Second Chance Partners for Ecuation (SCPFE) partnered with the Kettle Moraine School District, GE's Waukesha gas engines (General Electric), Generac Power Systems and the Waukesha County Technical Institute (WCTC) to launch the pilot program for the second semester of this school year.

The pilot, the Advanced Manufacturing Certificate Pathway, is a traditional education experience that leverages partnerships among local businesses, local high schools and the local technical college along with SCPFE. It's designed to provide students who have an interest in technical careers with the ability to earn transcripted credits at post-secondary schools along with valuable work experience.

"We knew there was a big need from our business partners in manufacturing for qualified workers and there was a disconnect in the way that we were able to prepare students for those opportunities," explained KMSD Superintendent Pat Deklotz. "We looked at how to help students understand opportunities that were available, get real-life experience, work experience, mentoring and still attain that KM diploma, but a KM diploma with an advanced manufacturing certificate."

The idea came together in a perfect storm of legislative talk about closing the manufacturing gap, industries looking for skilled workers and being able to keep up with changing technology - an area that creates financial strain on schools, and a model provided by SCPFE.

While SCPFE has been around for 12 years, this is a new initiative bringing many unique components, said Andy Hepburn, program director for SCPFE. The manufacturing certificate targets the advanced skill set, not just students working to get a high school diploma, Hepburn noted. Students are immersed in the business environment with adult and business expectations and experiences that are lined to educational work, putting students on a fast track for a technical degree while providing apprenticeship skills.

Typical day

Students in the pilot spend four hours working and three hours in class, Hepburn explained. Positions are job-shared so two students occupy one position at a facility. One group starts the day at 7 a.m. with the educational component and transitions to work, with some students working at GE, while the other group starts working in the morning and moves into the classroom. The classroom, located at Generac's Eagle plant, has a dedicated instructor available all day as well as a facilitator from WCTC who teaches specific technical courses.

Businesses provide resources and pay students. Students earn a little income while gaining valuable training, Hepburn continued. In exchange, the student has to be there every day and do what they need to do. If students aren't reliable, businesses could say they don't have a spot for them when hiring later on.

Winning combination

Businesses view the opportunity as a long interview, said Hepburn. Additionally, at the end of the two-year commitment from the business, there will be a scholarship funded by the business partner.

"We knew we needed a partner in this area that was vested," said Deklotz. "We're very aware of the skills gap. It's not simply an assembly line position or a welding position. There are a wide range of opportunities in manufacturing in Waukesha County."

KMHS teacher Chris Reis who has helped with the pilot, toured Generac.

"It's clear these are advanced technician jobs. There is a lot of computer technology on the floor," Reis pointed out. "I think when students and parents walk through and see all that technology, that is an important part in getting across to the community at large what Wisconsin manufacturing is looking like in this day and age."

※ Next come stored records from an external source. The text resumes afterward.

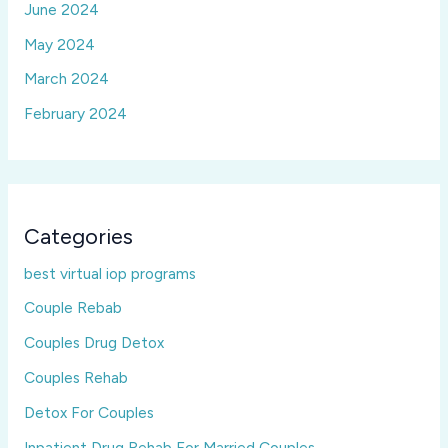
June 2024
May 2024
March 2024
February 2024
Categories
best virtual iop programs
Couple Rebab
Couples Drug Detox
Couples Rehab
Detox For Couples
Inpatient Drug Rehab For Married Couples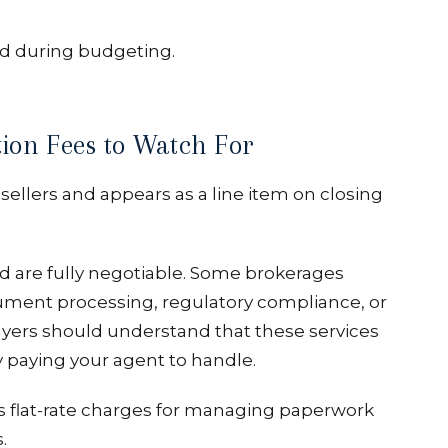
d during budgeting.
ion Fees to Watch For
sellers and appears as a line item on closing
d are fully negotiable. Some brokerages
cument processing, regulatory compliance, or
uyers should understand that these services
y paying your agent to handle.
s flat-rate charges for managing paperwork
.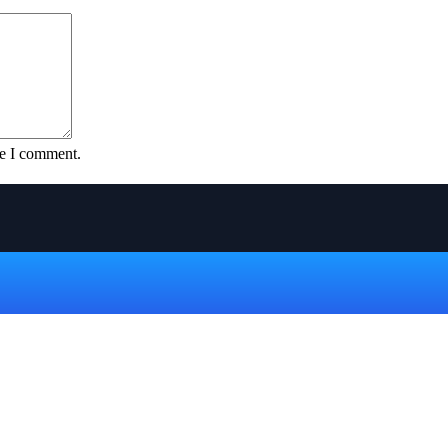
me I comment.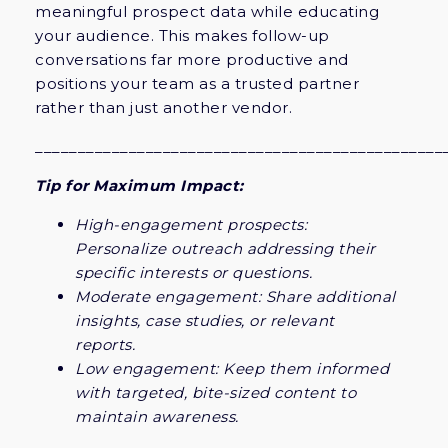
meaningful prospect data while educating
your audience. This makes follow-up
conversations far more productive and
positions your team as a trusted partner
rather than just another vendor.
________________________________________________
Tip for Maximum Impact:
High-engagement prospects:
Personalize outreach addressing their
specific interests or questions.
Moderate engagement: Share additional
insights, case studies, or relevant
reports.
Low engagement: Keep them informed
with targeted, bite-sized content to
maintain awareness.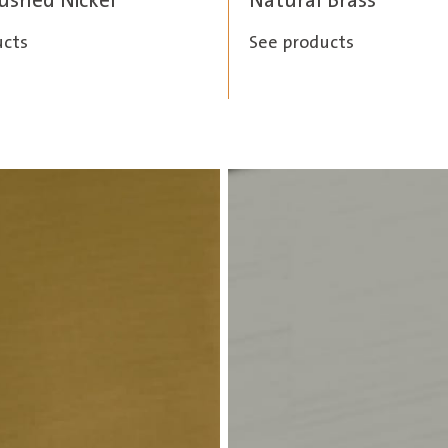
rushed Nickel
Natural Brass
ucts
See products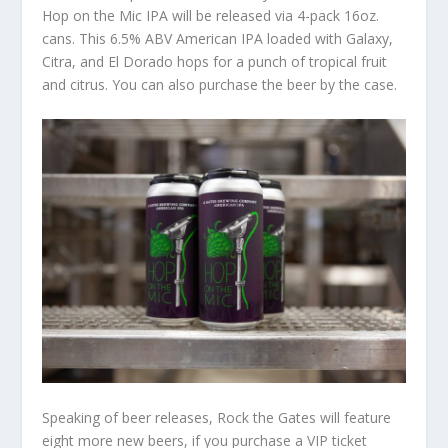
Hop on the Mic IPA will be released via 4-pack 16oz.
cans. This 6.5% ABV American IPA loaded with Galaxy,
Citra, and El Dorado hops for a punch of tropical fruit
and citrus. You can also purchase the beer by the case.
Speaking of beer releases, Rock the Gates will feature
eight more new beers, if you purchase a VIP ticket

KMHS Principal Jeff Walters said the goal is to have a win-win situation providing industry with people ready to transition into employment opportunities that might be difficult to fill and giving students real-life work experience plus opportunity provided by a technical school.

"This is really kind of a transformational educational model. We're not using traditional direct instruction modeling," said Hepburn. "This is project based."

Additionally Manufacturing Skill Standards Council certification is built into the program - certification that businesses encourage employees to attain and could open doors of employment opportunity for students, Deklotz pointed out.